Exercise 1: In the author notes, where was Theodora Goss born?

Text provided:
=== Begin Enclosure ===

This is the end of the story. The Princess Margaret grows up to kill witches and cats. If she doesn't, then someone else will have to do it. There is no such thing as witches, and there is no such thing as cats, either, only people dressed up in catskin suits. They have their reasons, and who is to say that they might not live that way, happily ever after, until the ants have carried away all of the time that there is, to build something new and better out of it?

About the Authors.

Elizabeth Bear was born on the same day as Frodo and Bilbo Baggins, but in a different year. She is the Hugo and Sturgeon Award-winning author of over a dozen novels and nearly a hundred short stories. Her hobbies include rock climbing and playing passably bad guitar. She lives in Southern New England with a giant ridiculous dog and a cat who is an internet celebrity. Her most recent novel is Range of Ghosts, from Tor.

Leah Bobet drinks tea, plants gardens in alleyways, and wears feathers in her hair. Her short fiction has appeared in venues including On Spec, Realms of Fantasy, and several year's best anthologies, and her first novel, Above, will be published by Arthur A. Levine Books in April 2012. Find her at www.leahbobet.com.

Neil Gaiman is the New York Times bestselling author of novels Neverwhere, Stardust, American Gods, Coraline, Anansi Boys, The Graveyard Book, and (with Terry Pratchett) Good Omens; the Sandman series of graphic novels; and the story collections Smoke and Mirrors, Fragile Things, and M Is for Magic. He has won numerous literary accolades including the Hugo, the Nebula, the World Fantasy, and the Stoker Awards, as well as the Newbery medal.

Theodora Goss was born in Hungary and spent her childhood in various European countries before her family moved to the United States. Her publications include the short story collection In the Forest of Forgetting; Interfictions, a short story anthology co-edited with Delia Sherman; Voices from Fairyland, a poetry anthology with critical essays and a selection of her own poems; and, most recently, The Thorn and the Blossom: A Two-Sided Love Story. She has been a finalist for the Nebula, Locus, Crawford, and Mythopoeic Awards, as well as on the Tiptree Award Honor List, and has won the World Fantasy and Rhysling Awards.

Four-time Bram Stoker Award-winner Nancy Holder has published seventy-five books and more than two hundred short stories and essays. She has written or co-written dozens of Buffy the Vampire Slayer, Smallville, Saving Grace, and Angel projects. Novels from her series, Wicked, appeared on the New York Times bestseller list. Her two new dark young adult dark fantasy series (with Debbie Viguie) are Crusade and Wolf Springs Chronicles. She teaches in the Stonecoast MFA in Creative Writing Program, offered through the University of Southern Maine. She lives in San Diego with her daughter, Belle, and their growing assortment of pets. Visit her at nancyholder.com.

=== End Enclosure ===

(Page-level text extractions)
=== Begin Enclosure ===

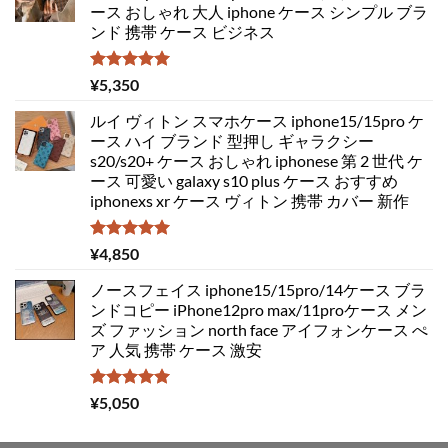
ース おしゃれ 大人 iphone ケース シンプル ブラ
ンド 携帯 ケース ビジネス
5段階中
¥
5,350
5.00
の評価
ルイ ヴィトン スマホケース iphone15/15pro ケ
ース ハイ ブランド 型押し ギャラクシー
s20/s20+ ケース おしゃれ iphonese 第 2 世代 ケ
ース 可愛い galaxy s10 plus ケース おすすめ
iphonexs xr ケース ヴィトン 携帯 カバー 新作
5段階中
¥
4,850
5.00
の評価
ノースフェイス iphone15/15pro/14ケース ブラ
ンドコピー iPhone12pro max/11proケース メン
ズ ファッション north face アイフォンケース ぺ
ア 人気 携帯 ケース 激安
5段階中
¥
5,050
5.00
の評価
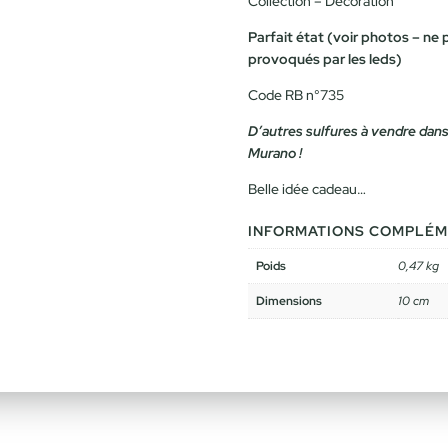
Collection – Décoration
Parfait état (voir photos – ne 
provoqués par les leds)
Code RB n°735
D’autres sulfures à vendre dans
Murano !
Belle idée cadeau…
INFORMATIONS COMPLÉM
Poids
0,47 kg
Dimensions
10 cm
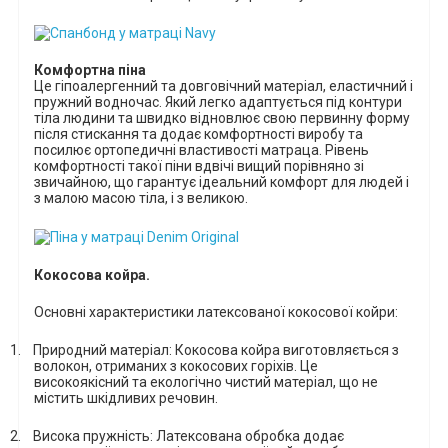
Комфортна піна
Це
гіпоалергенний та довговічний матеріал, еластичний і
пружний водночас.
Який
легко адаптується під контури
тіла людини та швидко відновлює свою первинну форму
після стискання та додає комфортності виробу та
посилює ортопедичні властивості матраца.
Рівень
комфортності такої піни вдвічі вищий порівняно зі
звичайною, що гарантує ідеальний комфорт для людей і
з малою масою тіла, і з великою.
Кокосова койра.
Основні характеристики латексованої кокосової койри:
1.
Природний матеріал: Кокосова койра виготовляється з
волокон, отриманих з кокосових горіхів. Це
високоякісний та екологічно чистий матеріал, що не
містить шкідливих речовин.
2.
Висока пружність: Латексована обробка додає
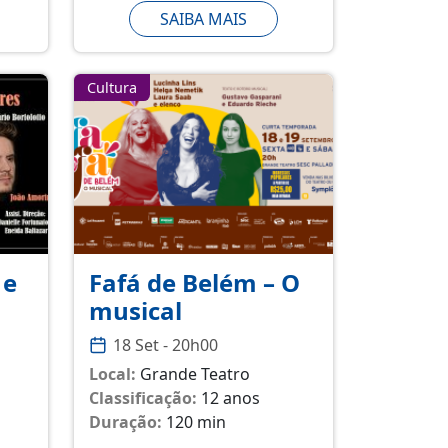
SAIBA MAIS
Cultura
 e
Fafá de Belém – O
musical
18 Set - 20h00
Local:
Grande Teatro
Classificação:
12 anos
Duração:
120 min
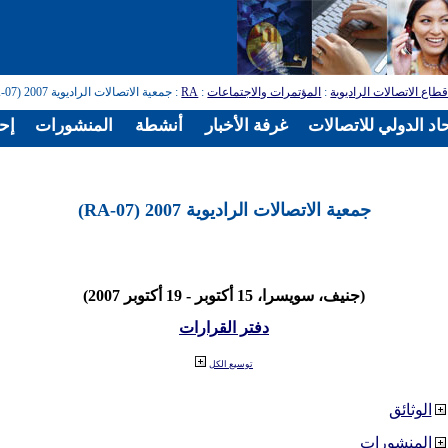
طاع الاتصالات الراديوية
:
المؤتمرات والاجتماعات
:
RA
: جمعية الاتصالات الراديوية 2007 (RA-07)
اد الدولي للاتصالات
غرفة الأخبار
أنشطة
المنشورات
إح
جمعية الاتصالات الراديوية 2007 (RA-07)
(جنيف، سويسرا، 15 أكتوبر - 19 أكتوبر 2007)
دفتر القرارات
توسيع الكل
الوثائق
المنشورات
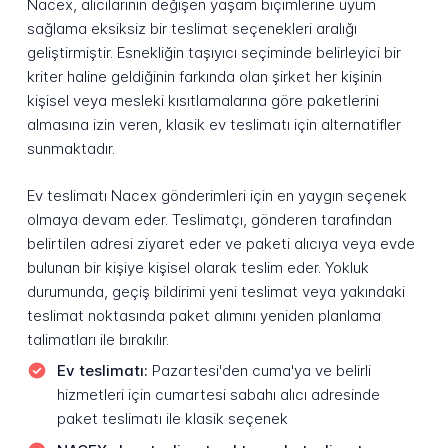
Nacex, alıcılarının değişen yaşam biçimlerine uyum
sağlama eksiksiz bir teslimat seçenekleri aralığı
geliştirmiştir. Esnekliğin taşıyıcı seçiminde belirleyici bir
kriter haline geldiğinin farkında olan şirket her kişinin
kişisel veya mesleki kısıtlamalarına göre paketlerini
almasına izin veren, klasik ev teslimatı için alternatifler
sunmaktadır.
Ev teslimatı Nacex gönderimleri için en yaygın seçenek
olmaya devam eder. Teslimatçı, gönderen tarafından
belirtilen adresi ziyaret eder ve paketi alıcıya veya evde
bulunan bir kişiye kişisel olarak teslim eder. Yokluk
durumunda, geçiş bildirimi yeni teslimat veya yakındaki
teslimat noktasında paket alımını yeniden planlama
talimatları ile bırakılır.
Ev teslimatı:
Pazartesi'den cuma'ya ve belirli
hizmetleri için cumartesi sabahı alıcı adresinde
paket teslimatı ile klasik seçenek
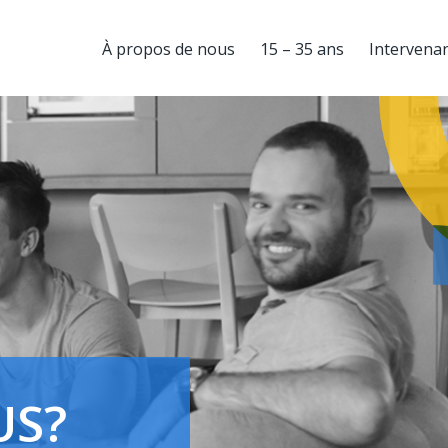
À propos de nous
15 – 35 ans
Intervenan
US?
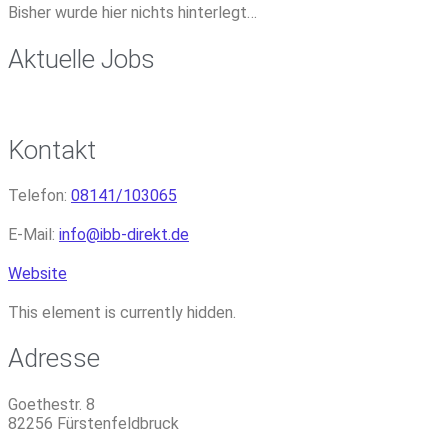
Bisher wurde hier nichts hinterlegt…
Aktuelle Jobs
Kontakt
Telefon:
08141/103065
E-Mail:
info
@
ibb-direkt.de
Website
This element is currently hidden.
Adresse
Goethestr. 8
82256
Fürstenfeldbruck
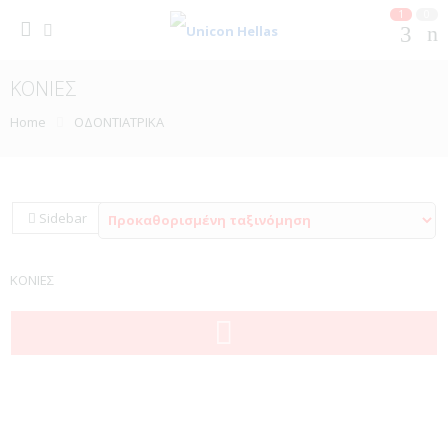
1
0
ΚΟΝΙΕΣ
Home
ΟΔΟΝΤΙΑΤΡΙΚΑ
Sidebar
ΚΟΝΙΕΣ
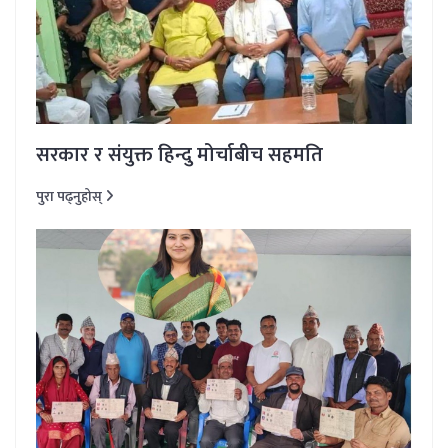
सरकार र संयुक्त हिन्दु मोर्चाबीच सहमति
पुरा पढ्नुहोस्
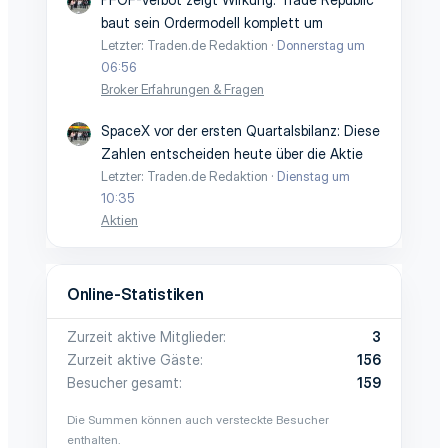
baut sein Ordermodell komplett um
Letzter: Traden.de Redaktion
Donnerstag um
06:56
Broker Erfahrungen & Fragen
SpaceX vor der ersten Quartalsbilanz: Diese
Zahlen entscheiden heute über die Aktie
Letzter: Traden.de Redaktion
Dienstag um
10:35
Aktien
Online-Statistiken
Zurzeit aktive Mitglieder
3
Zurzeit aktive Gäste
156
Besucher gesamt
159
Die Summen können auch versteckte Besucher
enthalten.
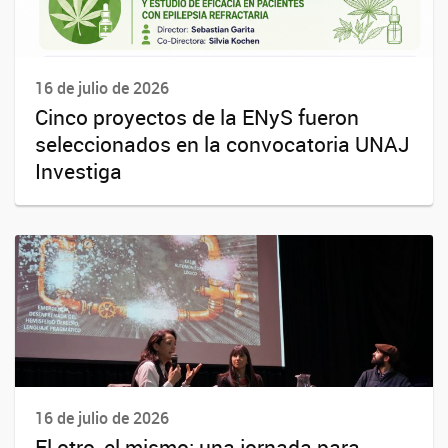
16 de julio de 2026
Cinco proyectos de la ENyS fueron
seleccionados en la convocatoria UNAJ
Investiga
16 de julio de 2026
El otro, el mismo: una jornada para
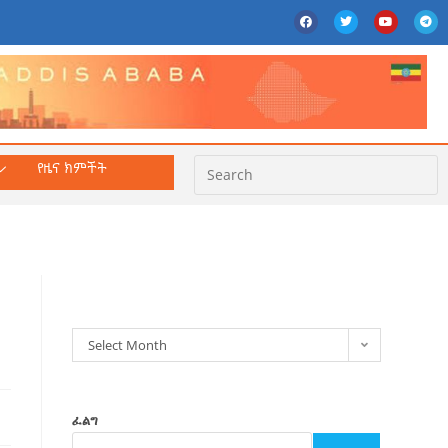
የዜና ክምችት
ክምችት
Select Month
ፈልግ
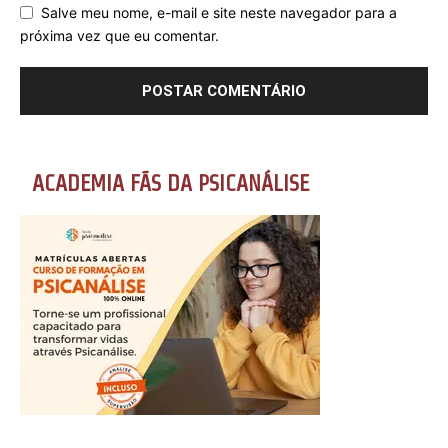
Salve meu nome, e-mail e site neste navegador para a
próxima vez que eu comentar.
ACADEMIA FÃS DA PSICANÁLISE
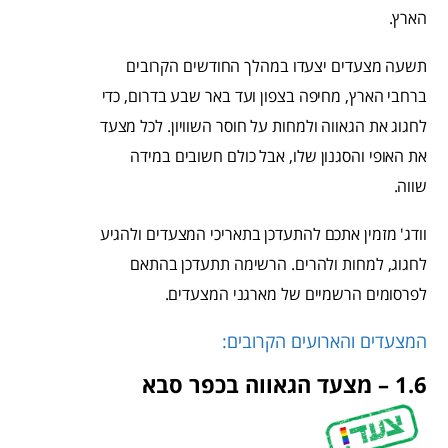
הארץ.
תשעה מצעדים יצעדו במהלך החודשים הקרובים
ברחבי הארץ, מחיפה בצפון ועד באר שבע בדרום, כדי
לחגוג את הגאווה ולמחות על חוסר השוויון. לכל מצעד
את האופי והסגנון שלו, אבל כולם חשובים במידה
שווה.
וודג' מזמין אתכם להתעדכן בתאריכי המצעדים ולהגיע
לחגוג, למחות ולהרים. הרשימה תתעדכן בהתאם
לפרסומים הרשמיים של מארגני המצעדים.
המצעדים והארועים הקרובים:
1.6 – מצעד הגאווה בכפר סבא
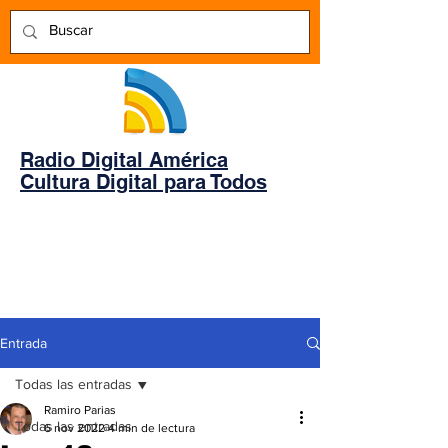
Radio Digital América
Cultura Digital para Todos
Entrada
Todas las entradas
Ramiro Parias
Todas las entradas
6 nov 2022
4 min de lectura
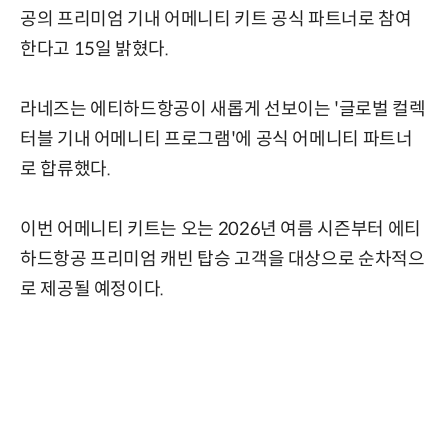
공의 프리미엄 기내 어메니티 키트 공식 파트너로 참여
한다고 15일 밝혔다.
라네즈는 에티하드항공이 새롭게 선보이는 '글로벌 컬렉
터블 기내 어메니티 프로그램'에 공식 어메니티 파트너
로 합류했다.
이번 어메니티 키트는 오는 2026년 여름 시즌부터 에티
하드항공 프리미엄 캐빈 탑승 고객을 대상으로 순차적으
로 제공될 예정이다.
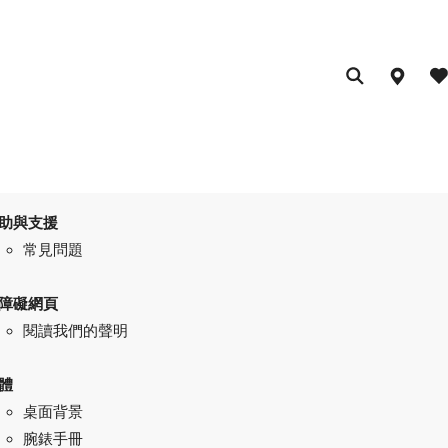
助與支援
常見問題
障礙網頁
閱讀我們的聲明
體
桌面背景
腕錶手冊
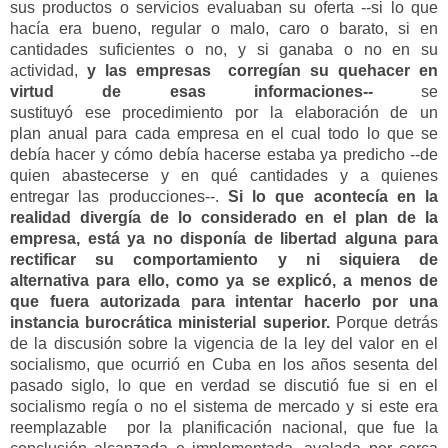
sus productos o servicios evaluaban su oferta --si lo que
hacía era bueno, regular o malo, caro o barato, si en
cantidades suficientes o no, y
si ganaba o no en su
actividad,
y las empresas
corregían su quehacer en
virt
ud de esas informaciones--
se
sustituyó
e
se
procedimiento
por la elaboración de un
plan
anual
para cada empresa en el cual todo lo que se
debía hacer y
cómo
debía hacerse
estaba ya predicho
--de
quien abastecerse y en qué
cantidades y a quienes
entregar
las producciones--.
Si lo que acontecía en la
realidad divergía de lo considerado en el plan de la
empresa,
está
ya
no disponía de libertad alguna para
rectificar su comportamiento
y ni siquiera de
alternativa
para ello,
como ya se explicó
,
a menos de
que fuera autorizada para
intentar hacerlo
por una
instancia burocrática ministerial
superior.
Porque detrás
de la discusión sobre la vigencia de la ley del valor en el
socialismo,
que ocurrió en Cuba en los años sesenta del
pasado siglo,
lo que en verdad se
discutió fue
s
i en el
socialismo re
gía o no el sistema de mercado y si este era
reemplazable
por la planificación nacional, que fue la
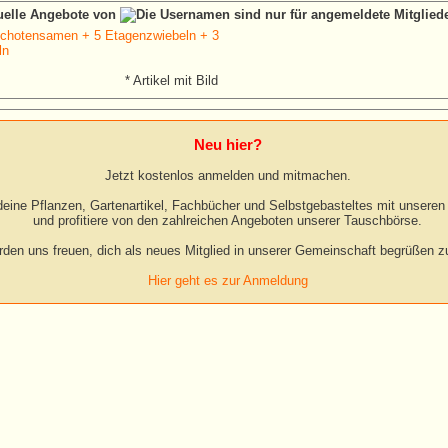
tuelle Angebote von
chotensamen + 5 Etagenzwiebeln + 3
ln
* Artikel mit Bild
Neu hier?
Jetzt kostenlos anmelden und mitmachen.
eine Pflanzen, Gartenartikel, Fachbücher und Selbstgebasteltes mit unseren 
und profitiere von den zahlreichen Angeboten unserer Tauschbörse.
rden uns freuen, dich als neues Mitglied in unserer Gemeinschaft begrüßen zu
Hier geht es zur Anmeldung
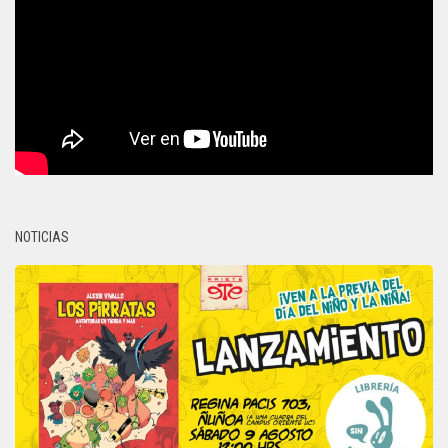
NOTICIAS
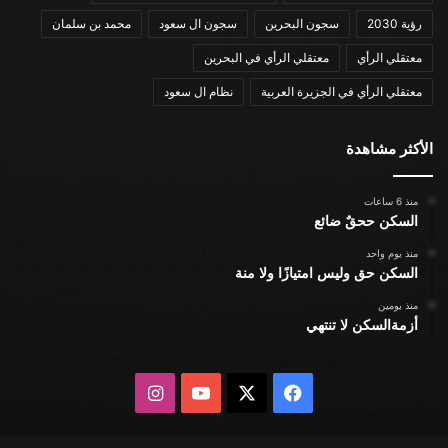
رؤية 2030
سجون البحرين
سجون ال سعود
محمد بن سلمان
معتقلي الرأي
معتقلي الرأي في البحرين
معتقلي الرأي في الجزيرة العربية
نظام ال سعود
الأكثر مشاهدة
منذ 6 ساعات
السكن ححقٌ ضائع
منذ يوم واحد
السكن حق وليس امتيازًا ولا منة
منذ يومين
أزمةالسكن لا تنتهي
X
فيسبوك
يوتيوب
انستقرام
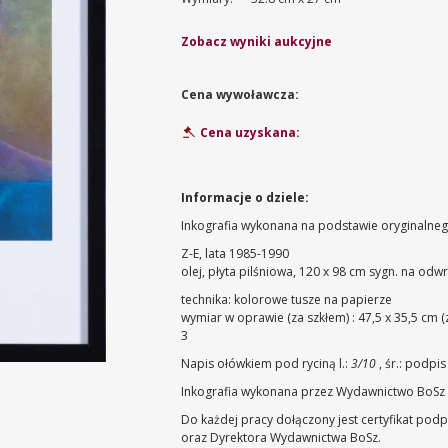
Zobacz wyniki aukcyjne
Cena wywoławcza:
Cena uzyskana:
Informacje o dziele:
Inkografia wykonana na podstawie oryginalneg
Z-E, lata 1985-1990
olej, płyta pilśniowa, 120 x 98 cm
sygn. na odwr
technika: kolorowe tusze na papierze
wymiar w oprawie (za szkłem) : 47,5 x 35,5 cm (
3
Napis ołówkiem pod ryciną l.:
3/10
, śr.: podpi
Inkografia wykonana przez Wydawnictwo BoSz
Do każdej pracy dołączony jest certyfikat po
oraz Dyrektora Wydawnictwa BoSz.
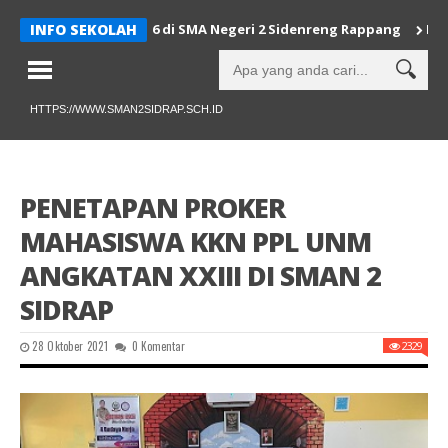
 HUT Sulsel ke-356 di SMA Negeri 2 Sidenreng Rappang
INFO SEKOLAH
Dewan Gu
HTTPS://WWW.SMAN2SIDRAP.SCH.ID
PENETAPAN PROKER
MAHASISWA KKN PPL UNM
ANGKATAN XXIII DI SMAN 2
SIDRAP
28 Oktober 2021
0 Komentar
2329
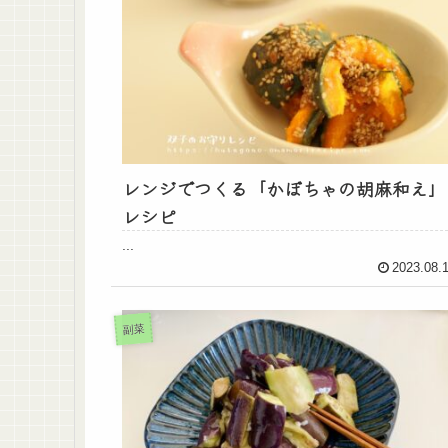
レンジでつくる「かぼちゃの胡麻和え」
レシピ
...
2023.08.
副菜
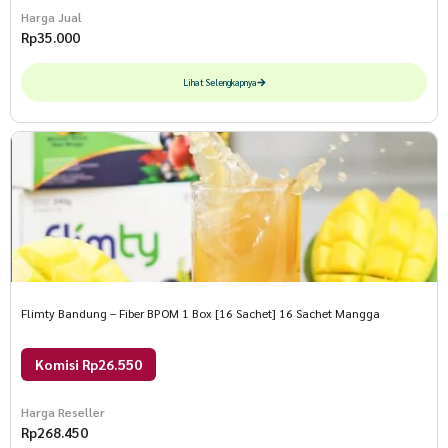
Harga Jual
Rp
35.000
Lihat Selengkapnya
Flimty Bandung – Fiber BPOM 1 Box [16 Sachet] 16 Sachet Mangga
Komisi Rp26.550
Harga Reseller
Rp
268.450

=== End Enclosure ===

Exercise 2: Give the listing as a Markdown table with the columns Row and Listing line, starting at the beginning of the listing and ending at the line that contains "ア 人気 携帯 ケース 激安". Include both of those lines, skip blank lines, and leave out the pictures.

Exercise answer 1: Hungary

Exercise answer 2:
| Row | Listing line |
|---|---|
| 1 | ース おしゃれ 大人 iphone ケース シンプル ブラ |
| 2 | ンド 携帯 ケース ビジネス |
| 3 | 5段階中 |
| 4 | ¥ |
| 5 | 5,350 |
| 6 | 5.00 |
| 7 | の評価 |
| 8 | ルイ ヴィトン スマホケース iphone15/15pro ケ |
| 9 | ース ハイ ブランド 型押し ギャラクシー |
| 10 | s20/s20+ ケース おしゃれ iphonese 第 2 世代 ケ |
| 11 | ース 可愛い galaxy s10 plus ケース おすすめ |
| 12 | iphonexs xr ケース ヴィトン 携帯 カバー 新作 |
| 13 | 5段階中 |
| 14 | ¥ |
| 15 | 4,850 |
| 16 | 5.00 |
| 17 | の評価 |
| 18 | ノースフェイス iphone15/15pro/14ケース ブラ |
| 19 | ンドコピー iPhone12pro max/11proケース メン |
| 20 | ズ ファッション north face アイフォンケース ぺ |
| 21 | ア 人気 携帯 ケース 激安 |